--- Work task ---
With the pictures left out, write out the records verbatim.

+++ Listed entries +++

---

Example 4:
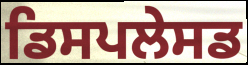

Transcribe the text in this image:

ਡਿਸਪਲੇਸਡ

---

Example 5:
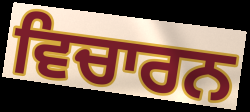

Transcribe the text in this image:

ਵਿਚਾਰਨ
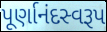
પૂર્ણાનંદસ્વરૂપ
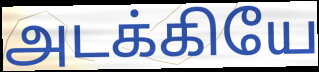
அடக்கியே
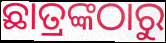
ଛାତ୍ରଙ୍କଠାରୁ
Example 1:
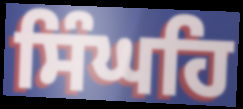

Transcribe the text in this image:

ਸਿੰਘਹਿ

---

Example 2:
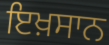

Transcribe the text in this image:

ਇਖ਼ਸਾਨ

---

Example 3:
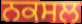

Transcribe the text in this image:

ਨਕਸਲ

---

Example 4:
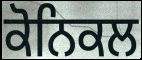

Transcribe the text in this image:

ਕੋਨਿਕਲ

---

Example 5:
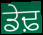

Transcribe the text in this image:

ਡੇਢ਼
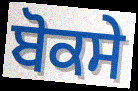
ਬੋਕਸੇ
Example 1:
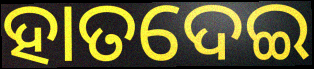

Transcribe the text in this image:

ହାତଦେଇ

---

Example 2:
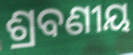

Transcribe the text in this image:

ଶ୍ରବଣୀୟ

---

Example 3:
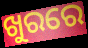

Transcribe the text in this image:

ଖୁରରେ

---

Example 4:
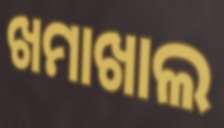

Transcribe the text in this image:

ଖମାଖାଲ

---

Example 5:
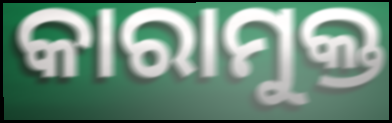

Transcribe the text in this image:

+++

--- Response to this exercise ---
---

Example 4:

Transcribe the text in this image:

ਡਿਸਪਲੇਸਡ

---

Example 5:

Transcribe the text in this image:

ਵਿਚਾਰਨ
પૂર્ણાનંદસ્વરૂપ
அடக்கியே
ଛାତ୍ରଙ୍କଠାରୁ
Example 1:

Transcribe the text in this image:

ਸਿੰਘਹਿ

---

Example 2:

Transcribe the text in this image:

ਇਖ਼ਸਾਨ

---

Example 3:

Transcribe the text in this image:

ਨਕਸਲ

---

Example 4:

Transcribe the text in this image:

ਕੋਨਿਕਲ

---

Example 5:

Transcribe the text in this image:

ਡੇਢ਼
ਬੋਕਸੇ
Example 1:

Transcribe the text in this image:

ହାତଦେଇ

---

Example 2:

Transcribe the text in this image:

ଶ୍ରବଣୀୟ

---

Example 3:

Transcribe the text in this image:

ଖୁରରେ

---

Example 4:

Transcribe the text in this image:

ଖମାଖାଲ

---

Example 5:

Transcribe the text in this image:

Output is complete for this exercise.